I'll create an archive of that directory:
> tar -cvf jobDir.tar ./job-directory
It's the single `jobDir.tar` file that I'll transfer and unpack in my
condor job. In my `.cmd` file, I'll have:
transfer_input_files=jobDir.tar
In my `.sh` file, I'll have:
tar -xf jobDir.tar
Then within my condor execution environment, I'll have access to all
the files in job-directory. For example:
./job-directory/gramsky --rngseed=${process}
That last option to `gramssky` supplies a unique random-number seed
for my sky simulation... but that's another story.
:::{figure-md} tar-fig
:align: center
by Randall Munroe
:::
[^hate]: In this discussion, when I say "physicists hate resource planning," it's
not exclusive. Other fields of study also hate resource planning.
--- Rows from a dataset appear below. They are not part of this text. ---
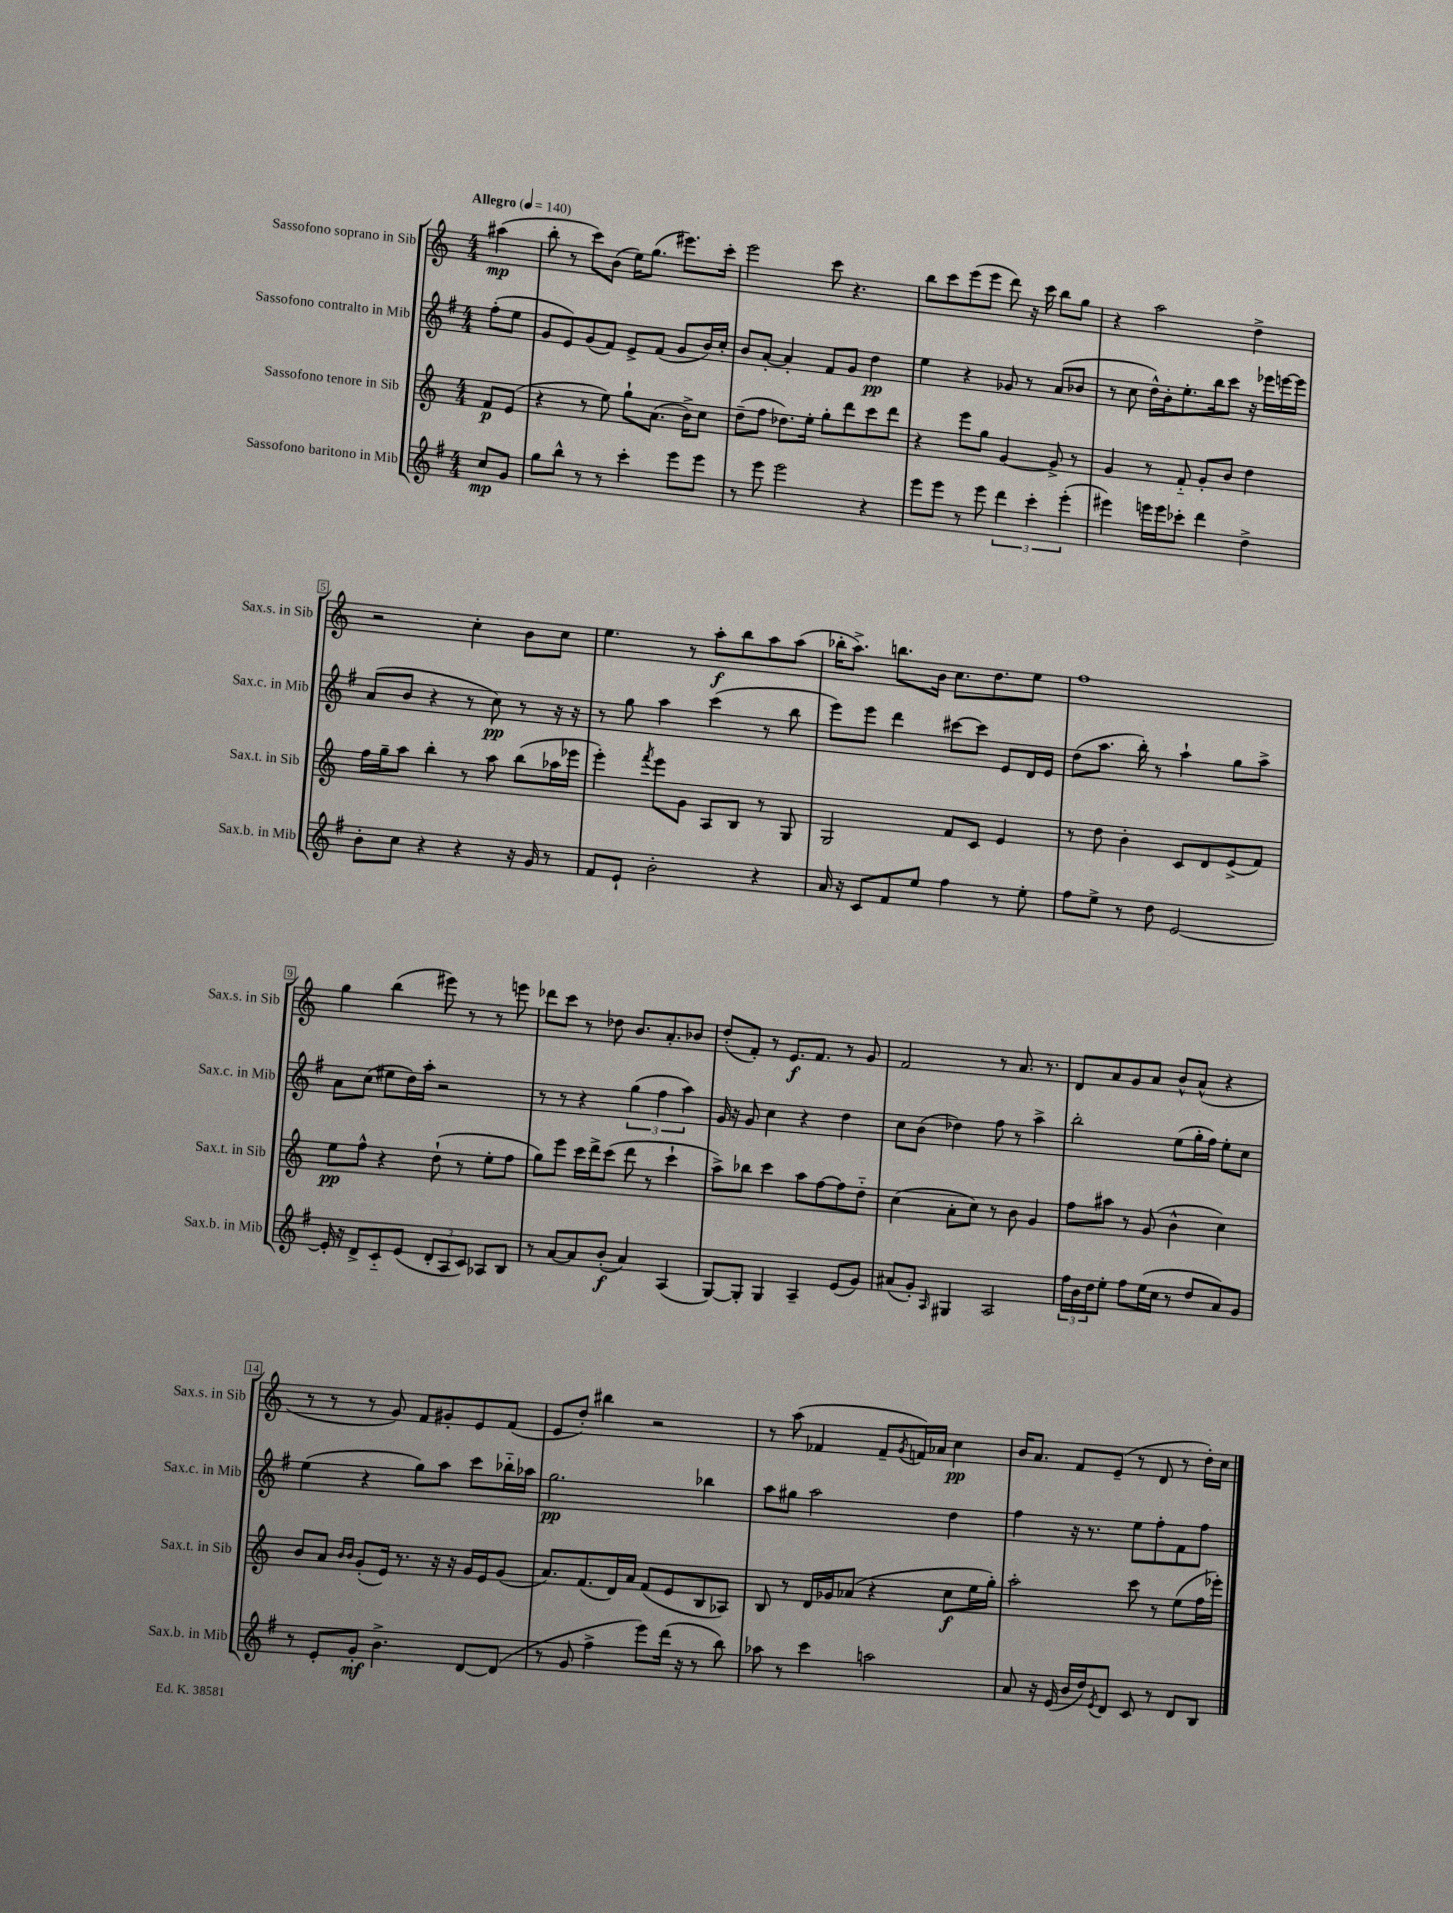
<<
\new StaffGroup <<
\new Staff = "s0" \with { instrumentName = "Sassofono soprano in Sib" shortInstrumentName = "Sax.s. in Sib" } {
    \clef treble \key c \major \numericTimeSignature \time 4/4 \partial 4 \tempo "Allegro" 4 = 140
    ais''4\mp( |
    b''8-. r8 c'''8) b'8( e''16) g''8.( eis'''8.) c'''16-. |
    e'''2 c'''8 r4. |
    b''8 c'''8 e'''8( e'''8 d'''8) r16 c'''16 b''8 g''8 |
    r4 a''2 d''4-> |
    r2 c''4-. b'8 c''8 |
    e''4. r8 a''8-.\f b''8 a''8 a''8( |
    bes''16-. a''8.->) b''8. b'16 c''8. d''8. e''8 |
    f''1 |
    g''4 b''4( eis'''8) r8 r8 e'''8 |
    des'''8 c'''8 r8 des''8 b'8. a'8.-. bes'8 |
    d''8-.( f'8-.) r8 e'8.\f f'8. r8 g'8 |
    f'2 r8 a'8. r8. |
    d'8 a'8 g'8 a'8 b'8-^ a'8-^( r4 |
    r8 r8 r8 g'8) f'8 gis'8-. e'8 f'8( |
    e'8 d''8-.) bis''4 r2 |
    r8 a''8( fes'4 fes'8-- \acciaccatura { g'8 } f'16) aes'16 c''4\pp |
    b'16 a'8. f'8 e'8--( r8 d'8 r8 d''16-.) c''16 \bar "|." |
}
\new Staff = "s1" \with { instrumentName = "Sassofono contralto in Mib" shortInstrumentName = "Sax.c. in Mib" } {
    \clef treble \key g \major \numericTimeSignature \time 4/4 \partial 4
    fis''8-.( e''8 |
    g'8 e'8) g'8( fis'8) e'8-> fis'8( g'8 b'16) c''16-. |
    b'8 a'8~-. a'4-. fis'8 g'8 d''4\pp |
    e''4 r4 ges'8 r8 a'8( bes'8 |
    r8 c''8 d''16-^) b'16-. e''8.-. b''16 c'''8 r16 ees'''16 e'''16~ e'''16 |
    a'8( b'8 r4 r8 c''8\pp) r8 r16 r16 |
    r8 g''8 a''4 c'''4( r8 b''8 |
    e'''8) e'''8 d'''4 cis'''8~ cis'''8 e'8 d'16 e'16 |
    d''8( a''8. b''16-.) r8 a''4-! g''8 a''8-> |
    a'8 c''8( eis''8 d''16) a''16-. r2 |
    r8 r8 r4 \tuplet 3/2 { g''4( fis''4 a''4) } |
    g'16 r16 g'8 c''4 r4 d''4 |
    c''8 b'8( des''4) fis''8 r8 a''4-> |
    b''2-. e''8( g''16-. fis''16) e''8-. c''8 |
    e''4( r4 g''8) a''8 c'''8 bes''16-_ aes''16 |
    g''2.\pp bes''4 |
    a''8 gis''8 a''2 d''4 |
    fis''4 r16 r8. e''8 fis''8-. fis'8 fis''8 \bar "|." |
}
\new Staff = "s2" \with { instrumentName = "Sassofono tenore in Sib" shortInstrumentName = "Sax.t. in Sib" } {
    \clef treble \key c \major \numericTimeSignature \time 4/4 \partial 4
    f'8\p e'8( |
    r4 r8 e''8) g''8-! a'8.( b'16->) c''8 |
    d''8--( f''8 des''8.) e''16-. g''8-. d'''8 c'''8 d'''8 |
    r4 e'''8 g''8 g'4~ g'8-> r8 |
    g'4 r8 f'8-_ g'8-. b'8 d''4 |
    f''16 g''16-- a''8 b''4-. r8 a''8 b''8( aes''16 ees'''16 |
    e'''4-.) \acciaccatura { f'''8 } e'''8 g'8 a8 b8 r8 g8 |
    g2 f'8 c'8 e'4 |
    r8 d''8 b'4-. c'8 d'8 e'8->( f'8) |
    e''8\pp f''8-^ r4 d''8-!( r8 e''8-. f''8 |
    g''8) e'''8 c'''16 d'''16-> c'''8( d'''8 r8 c'''4-! |
    a''8->) bes''8 c'''4 a''8 f''8~ f''8 d''8-_ |
    c''4( a'8-. c''8) r8 b'8 g'4 |
    f''8 ais''8 r8 g'8( b'4-^ c''4) |
    b'8 a'8 \grace { b'16 b'16 } g'8-.( e'16) r8. r16 r16 g'16 e'16 g'8( |
    a'8.) f'8.( d'16) a'16 f'8( e'8 b8 aes8) |
    b8 r8 d'16 ges'16 aes'8( r4 c''8\f e''16 g''16-.) |
    a''2-. c'''8 r8 e''8( f''16 ees'''16-.) \bar "|." |
}
\new Staff = "s3" \with { instrumentName = "Sassofono baritono in Mib" shortInstrumentName = "Sax.b. in Mib" } {
    \clef treble \key g \major \numericTimeSignature \time 4/4 \partial 4
    c''8\mp g'8 |
    g''8 b''8-^ r8 r8 c'''4-. e'''8 e'''8 |
    r8 e'''8 e'''2 r4 |
    e'''8 e'''8 r8 e'''8 \tuplet 3/2 { d'''4 c'''4-. e'''4-.( } |
    eis'''4) e'''16 e'''16 ces'''8-. d'''4 d''4-> |
    b'8-. c''8 r4 r4 r16 g'16 r8 |
    fis'8 e'8-! b'2-. r4 |
    a'16 r16 c'8 fis'8 e''8 fis''4 r8 e''8-. |
    fis''8 e''8-> r8 d''8 e'2~ |
    e'16-. r16 d'8-> c'8-_ e'8( \tuplet 3/2 { d'8-. a8 c'8) } aes8 b8 |
    r8 a'8~ a'8 b'8-.\f( a'4) a4( |
    g8~) g8-. g4 a4-- e'8( g'8) |
    ais'8( g'8-.) \grace { a16 } gis4 a2 |
    \tuplet 3/2 { fis''16 b'16 d''16 } e''8-. fis''8 e''16( c''16 r8 d''8 a'8) g'8 |
    r8 e'8-. g'8-.\mf b'4.-> d'8~ d'8( |
    r8 g'8 fis''4-> e'''8) d'''16( r16 r8 b''8) |
    aes''8 r8 c'''4 a''2 |
    a'8 r16 e'16( b'16 d''16) \acciaccatura { e'8 } d'8 c'8 r8 d'8 b8 \bar "|." |
}
>>
>>
\layout { \context { \Score \override BarNumber.stencil = #(make-stencil-boxer 0.1 0.3 ly:text-interface::print) } }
However, since I mostly hang out with physicists and not
physicians or morticians, I'll only speak for the folks I know.
[^outputs]: You might initially think that if your program produces
any outputs, condor should simply transfer everything back to
you. In reality, an execution environment often contains a lot of
"junk"; one classic example are
[conda](https://docs.conda.io/en/latest/miniconda.html) work
files. It's generally better to explictly tell condor which output
files are relevant to you.
Why I didn't do this in condor-example.cmd? When I first created
that file, selective transfer of output files was not available in
condor. And now... well, perhaps I'll get around to it in time for
the next edition of this tutorial.
[^log]: The `.log` output from condor is a bit different than the
`.out` and `.err` output. If you run your job more than once with
identical values for `output=` and `error=` (in this example it would
mean than you're running the same with the same process number), the
`.out` and `.err` files will be overwritten.
However, the `.log` is always appended to, not overwritten. If you
see your `.log` file gradually become larger and larger as you
re-submit your jobs, it's because the file is basically maintaining
a "history" of every time you've run the job.
[^preamble]: Actually, on Nevis particle-physics systems, the
directory `/usr/nevis/adm` *is* located outside the condor
execution environment. This works on our batch farms because of
the way directories are {ref}`managed ` here.
[^long]: At one time we had someone try to submit a week-long spline
calculation on a Nevis batch farm. It never executed, because any
time someone submitted a different job to the farm, the spine job
was suspended and had to start from the beginning.
[^zip]: Why don't I use
[zip](https://linuxize.com/post/how-to-zip-files-and-directories-in-linux/)?
Mostly it's personal preference: although `tar` is a bit harder to
use, it's more powerful than `zip`. Also, `zip` isn't always part
of a standard Linux installation, though I make sure it's available on all the
Nevis particle-physics systems.
[^huh]: Mystified by the
[find](https://www.geeksforgeeks.org/find-command-in-linux-with-examples/)?
By the
[wc](https://www.geeksforgeeks.org/wc-command-linux-examples/)?
And what's the deal with that [vertical
bar](https://www.geeksforgeeks.org/piping-in-unix-or-linux/)?
Hey, I told you that you could spend a lifetime learning about UNIX!